Il percorso di lavoro previsto dalla metodologia GOPP si articola in due fasi:

  • la fase di analisi
  • la fase di progettazione

Nella prima, gli attori-chiave presenti sono chiamati in primo luogo a rendere espliciti da un lato le risorse e i contributi che loro stessi possono offrire al progetto (es. capacità di mobilitazione dei beneficiari, disponibilità di locali e strutture, informazioni, fondi, know-how specifico ecc.) e, dall’altro, l’interesse che li muove a sostenerlo e impegnarcisi.

In fase di analisi l’operazione fondamentale che i partecipanti compiono con l’ausilio del facilitatore, e che determina importanti implicazioni per le successive scelte progettuali, è l’analisi del contesto o del settore o del territorio, che il GOPP definisce più precisamente come Analisi dei Problemi.

__Contenuto del dataset__:
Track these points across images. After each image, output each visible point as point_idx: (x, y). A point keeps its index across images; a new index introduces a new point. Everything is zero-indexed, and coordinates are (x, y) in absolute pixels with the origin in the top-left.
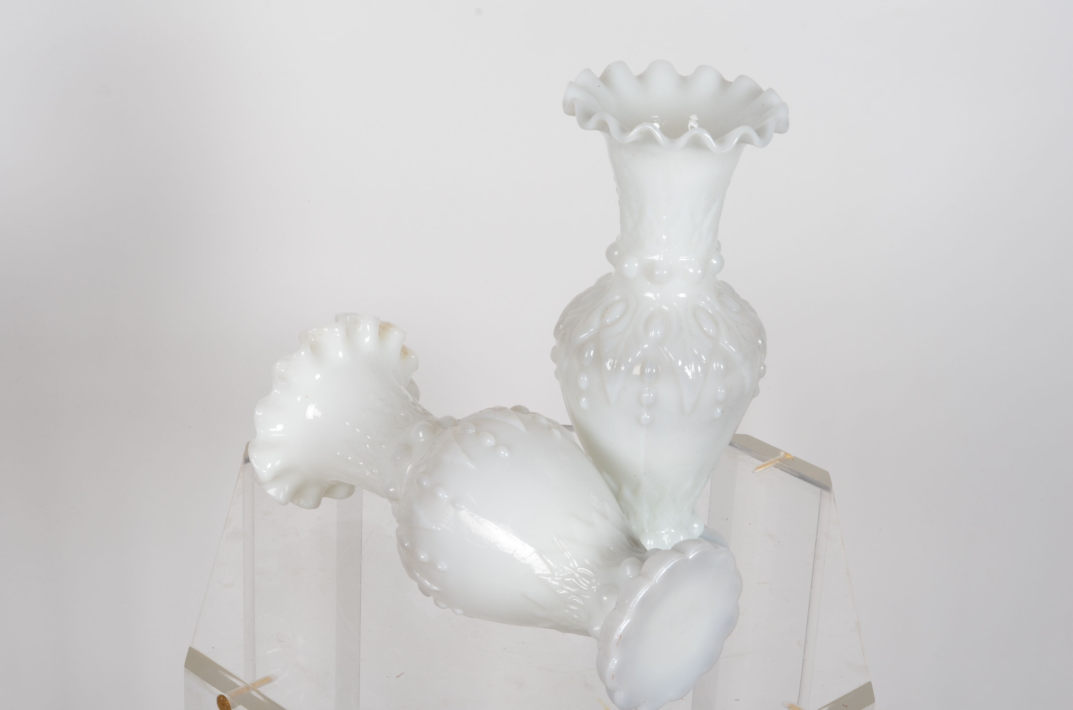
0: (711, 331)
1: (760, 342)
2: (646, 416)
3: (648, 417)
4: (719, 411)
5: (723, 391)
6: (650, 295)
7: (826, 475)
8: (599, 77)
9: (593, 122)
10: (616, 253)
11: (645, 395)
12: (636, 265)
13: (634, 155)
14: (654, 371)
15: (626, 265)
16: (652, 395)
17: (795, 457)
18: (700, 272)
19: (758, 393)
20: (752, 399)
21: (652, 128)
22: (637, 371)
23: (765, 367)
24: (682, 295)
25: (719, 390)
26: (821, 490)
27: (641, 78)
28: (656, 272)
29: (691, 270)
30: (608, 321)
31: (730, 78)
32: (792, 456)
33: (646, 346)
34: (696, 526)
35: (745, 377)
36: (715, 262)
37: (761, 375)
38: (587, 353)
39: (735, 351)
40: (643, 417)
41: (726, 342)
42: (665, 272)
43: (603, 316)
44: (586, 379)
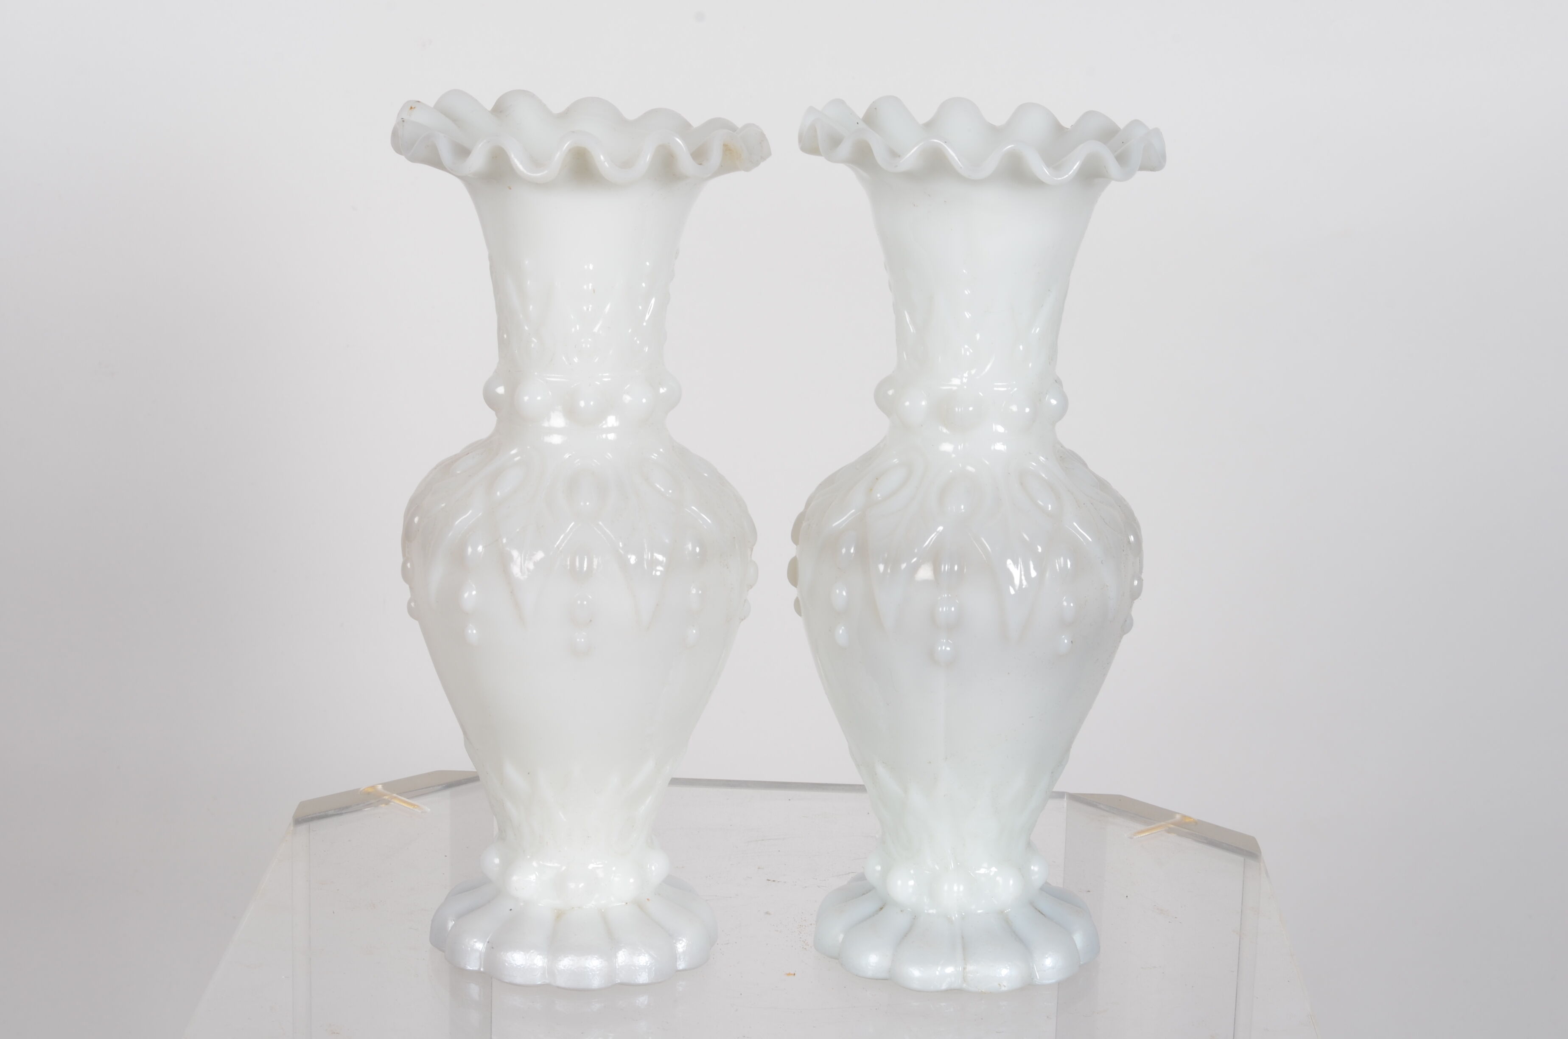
0: (1050, 506)
1: (1132, 538)
2: (945, 647)
3: (948, 649)
4: (1066, 641)
5: (1072, 605)
6: (947, 447)
7: (1252, 841)
8: (861, 116)
9: (840, 151)
10: (890, 392)
11: (943, 609)
12: (924, 403)
13: (914, 205)
14: (956, 568)
15: (907, 404)
16: (953, 609)
17: (1199, 820)
18: (1027, 410)
19: (1131, 625)
20: (1121, 637)
21: (942, 143)
22: (925, 573)
23: (1140, 580)
24: (1000, 448)
25: (1065, 604)
26: (1245, 860)
27: (928, 126)
28: (957, 409)
29: (1014, 408)
30: (879, 495)
31: (1067, 120)
32: (1194, 819)
33: (940, 528)
34: (1035, 868)
35: (1107, 586)
36: (1054, 402)
37: (1136, 594)
38: (844, 551)
39: (1090, 540)
40: (939, 648)
41: (1075, 524)
42: (971, 409)
43: (871, 490)
44: (844, 593)
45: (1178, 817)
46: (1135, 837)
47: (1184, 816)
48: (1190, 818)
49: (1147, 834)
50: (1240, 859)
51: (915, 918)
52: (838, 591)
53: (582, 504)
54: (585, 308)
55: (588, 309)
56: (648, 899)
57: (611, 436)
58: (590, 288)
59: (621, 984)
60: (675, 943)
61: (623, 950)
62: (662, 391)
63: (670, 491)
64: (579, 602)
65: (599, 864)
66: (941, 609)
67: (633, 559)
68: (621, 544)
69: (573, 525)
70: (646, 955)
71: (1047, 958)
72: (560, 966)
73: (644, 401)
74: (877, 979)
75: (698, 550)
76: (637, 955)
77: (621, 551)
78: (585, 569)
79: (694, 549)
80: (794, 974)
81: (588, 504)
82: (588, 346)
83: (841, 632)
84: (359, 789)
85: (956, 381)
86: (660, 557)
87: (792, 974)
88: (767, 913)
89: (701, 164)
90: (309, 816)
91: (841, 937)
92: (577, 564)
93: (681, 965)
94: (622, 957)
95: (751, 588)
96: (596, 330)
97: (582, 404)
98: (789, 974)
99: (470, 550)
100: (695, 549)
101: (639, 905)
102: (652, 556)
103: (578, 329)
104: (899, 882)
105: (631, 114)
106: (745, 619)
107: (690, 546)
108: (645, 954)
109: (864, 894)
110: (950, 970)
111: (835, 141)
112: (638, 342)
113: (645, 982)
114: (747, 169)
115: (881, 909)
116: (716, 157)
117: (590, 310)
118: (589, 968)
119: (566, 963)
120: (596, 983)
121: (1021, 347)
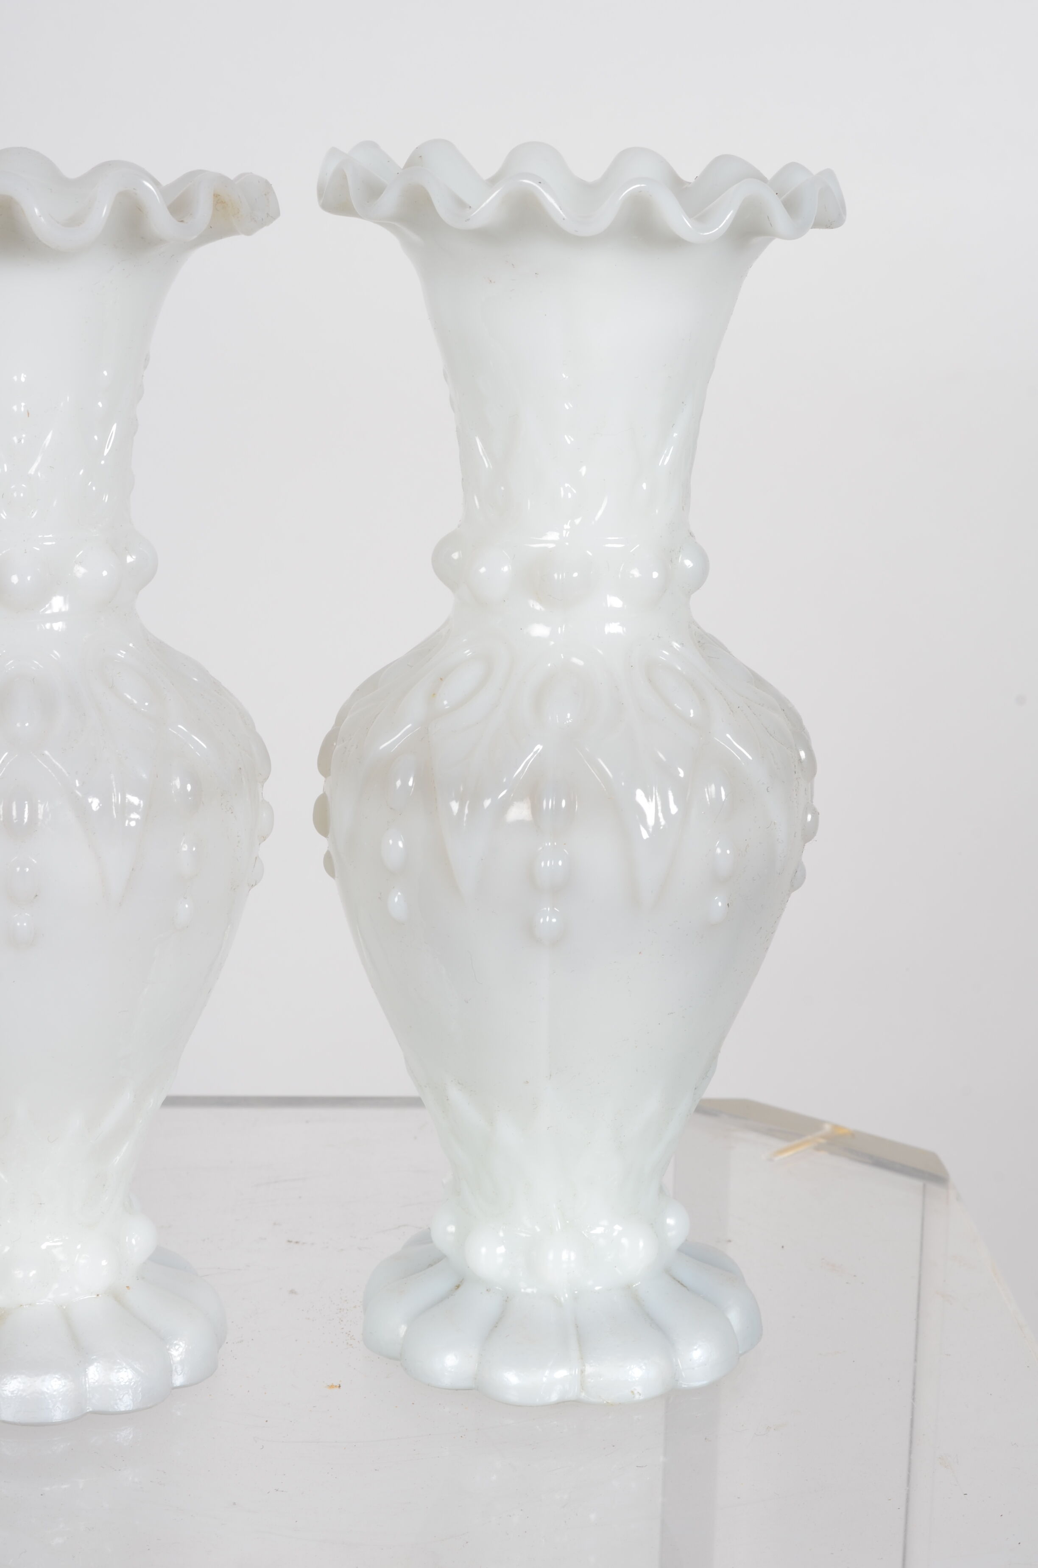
0: (692, 712)
1: (803, 754)
3: (554, 920)
4: (720, 904)
5: (728, 852)
6: (541, 631)
7: (933, 1157)
10: (456, 556)
11: (546, 864)
12: (506, 569)
14: (563, 804)
15: (482, 571)
16: (560, 863)
17: (856, 1131)
18: (655, 575)
19: (804, 877)
20: (789, 895)
22: (519, 812)
23: (815, 814)
24: (613, 629)
25: (719, 851)
26: (924, 1186)
28: (556, 576)
29: (636, 573)
30: (445, 702)
32: (849, 1130)
33: (539, 748)
34: (670, 1221)
35: (775, 823)
36: (688, 563)
37: (809, 833)
38: (398, 783)
39: (750, 758)
40: (542, 920)
41: (728, 736)
42: (575, 575)
43: (434, 694)
44: (401, 844)
46: (775, 1160)
47: (836, 1127)
48: (843, 1128)
49: (790, 1154)
51: (507, 1300)
52: (391, 842)
53: (18, 725)
54: (15, 439)
55: (20, 441)
56: (127, 1287)
57: (58, 626)
58: (22, 409)
59: (94, 1413)
60: (169, 1349)
61: (96, 1364)
62: (130, 559)
63: (147, 704)
64: (18, 869)
65: (56, 1242)
66: (543, 864)
67: (95, 804)
68: (77, 782)
69: (7, 755)
70: (129, 1370)
71: (696, 1349)
72: (5, 1392)
73: (105, 573)
74: (457, 1390)
75: (189, 787)
76: (116, 1371)
77: (78, 793)
78: (26, 820)
79: (184, 786)
80: (340, 1386)
81: (27, 725)
82: (22, 495)
83: (396, 899)
85: (553, 536)
86: (135, 800)
87: (336, 1386)
88: (292, 1292)
89: (182, 221)
91: (403, 1329)
92: (14, 813)
93: (178, 1380)
94: (94, 1373)
95: (265, 840)
96: (32, 471)
97: (15, 579)
98: (332, 1386)
100: (186, 787)
101: (116, 1296)
102: (124, 798)
103: (6, 470)
104: (483, 1250)
105: (72, 170)
106: (256, 885)
107: (177, 783)
108: (127, 1369)
109: (431, 1265)
110: (561, 1373)
111: (374, 191)
112: (94, 488)
113: (127, 1409)
114: (249, 232)
115: (458, 1287)
116: (203, 211)
117: (23, 441)
118: (47, 1393)
120: (58, 1415)
121: (644, 486)
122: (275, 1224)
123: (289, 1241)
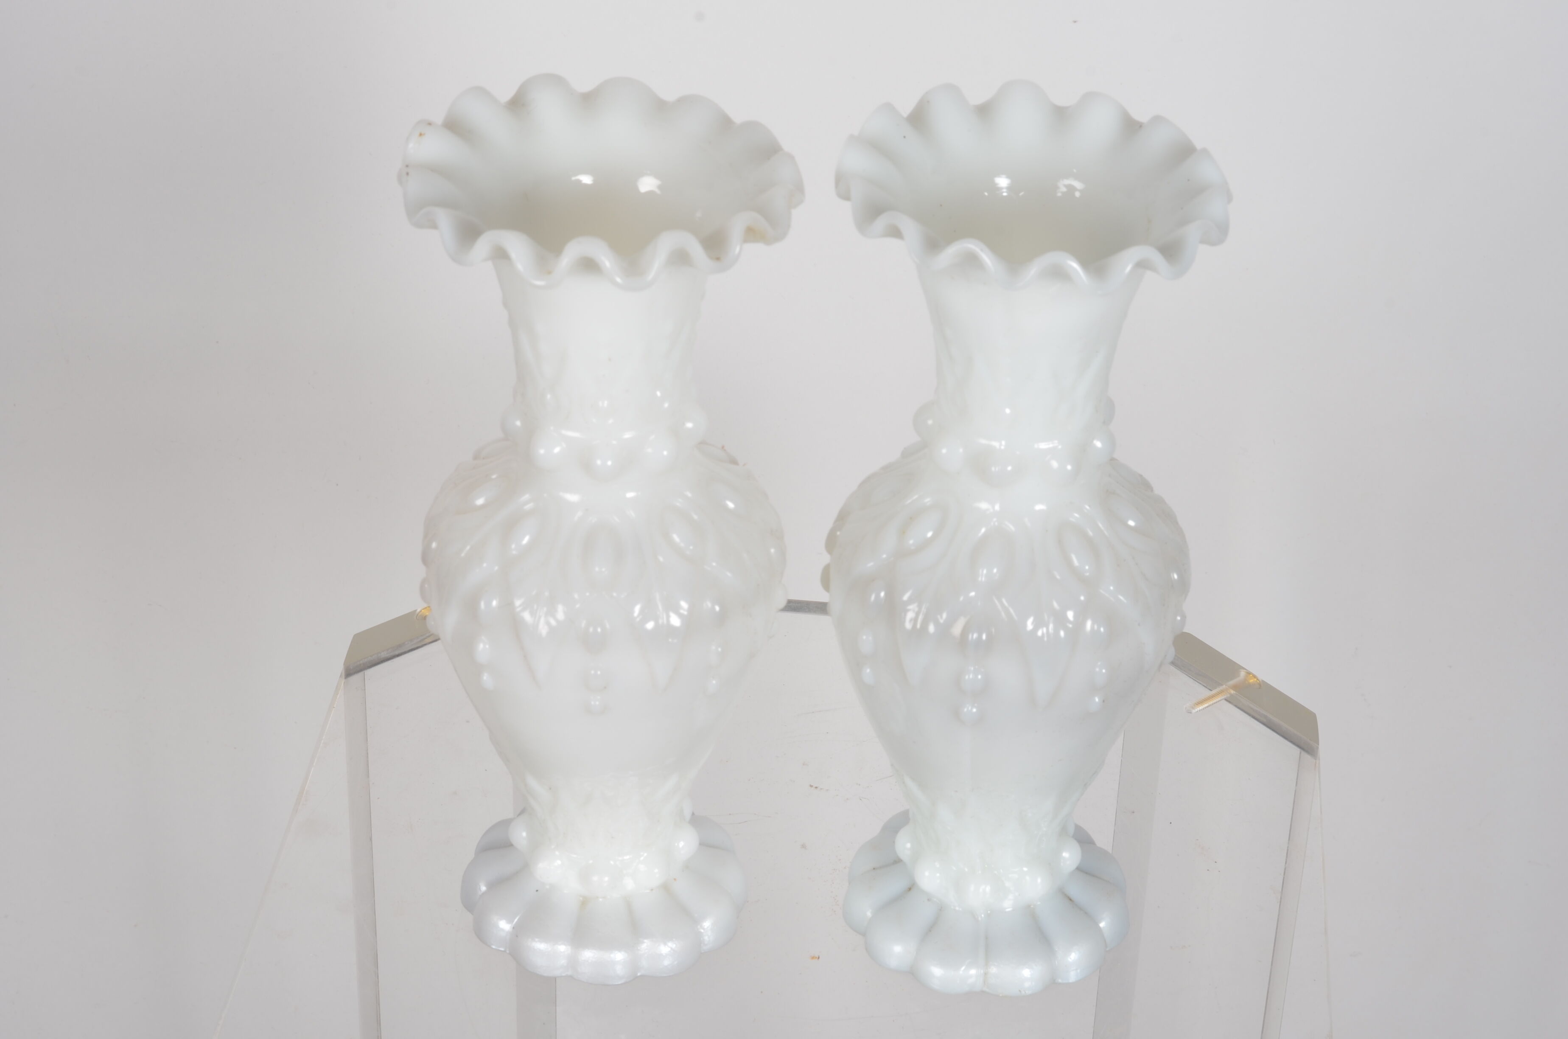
0: (1087, 567)
2: (971, 709)
3: (974, 710)
4: (1097, 700)
5: (1104, 671)
6: (983, 505)
7: (1313, 721)
8: (905, 115)
9: (881, 223)
11: (969, 677)
12: (961, 450)
14: (984, 637)
15: (944, 451)
16: (980, 677)
17: (1263, 681)
18: (1069, 467)
21: (977, 249)
24: (1039, 507)
26: (1300, 753)
27: (984, 111)
28: (995, 467)
29: (1055, 465)
30: (911, 542)
31: (1140, 115)
32: (1258, 679)
33: (973, 594)
36: (1098, 444)
38: (874, 594)
39: (1127, 603)
40: (965, 708)
41: (1111, 586)
42: (1009, 468)
43: (904, 531)
44: (871, 640)
45: (1243, 674)
46: (1194, 711)
47: (1248, 674)
48: (1255, 676)
49: (1206, 705)
50: (1296, 751)
51: (941, 909)
52: (865, 637)
53: (597, 569)
56: (675, 879)
60: (700, 925)
61: (647, 939)
64: (593, 672)
66: (967, 676)
68: (637, 609)
70: (672, 942)
71: (1073, 952)
72: (582, 957)
73: (665, 453)
74: (899, 972)
75: (717, 608)
76: (662, 944)
78: (599, 636)
79: (714, 610)
80: (819, 958)
83: (868, 671)
84: (416, 611)
86: (677, 622)
87: (816, 957)
89: (718, 259)
90: (361, 662)
91: (869, 914)
94: (645, 947)
97: (599, 463)
98: (813, 958)
99: (482, 605)
101: (666, 888)
102: (669, 620)
104: (927, 874)
107: (709, 605)
108: (670, 942)
109: (889, 866)
115: (907, 892)
117: (606, 375)
118: (613, 961)
119: (588, 955)
122: (804, 764)
123: (811, 786)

__Compito di lavoro A__:
Stabilisci se ciascuna delle affermazioni seguenti concorda con la sezione del documento sulla metodologia GOPP, rispondendo sì o no e citando testualmente le parole che lo decidono: (i) la metodologia GOPP prevede tre fasi; (ii) nella fase di analisi i partecipanti operano con l’ausilio del facilitatore; (iii) il GOPP chiama l’analisi del contesto Analisi dei Problemi.
__Compito di lavoro B__:
Secondo la sezione del documento, quali due cose devono rendere esplicite gli attori-chiave nella prima fase?

__Soluzione A__:
(i) No: "si articola in due fasi".
(ii) Sì: "che i partecipanti compiono con l’ausilio del facilitatore".
(iii) Sì: "che il GOPP definisce più precisamente come Analisi dei Problemi".

__Soluzione B__:
Le risorse e i contributi che loro stessi possono offrire al progetto e l’interesse che li muove a sostenerlo e impegnarcisi.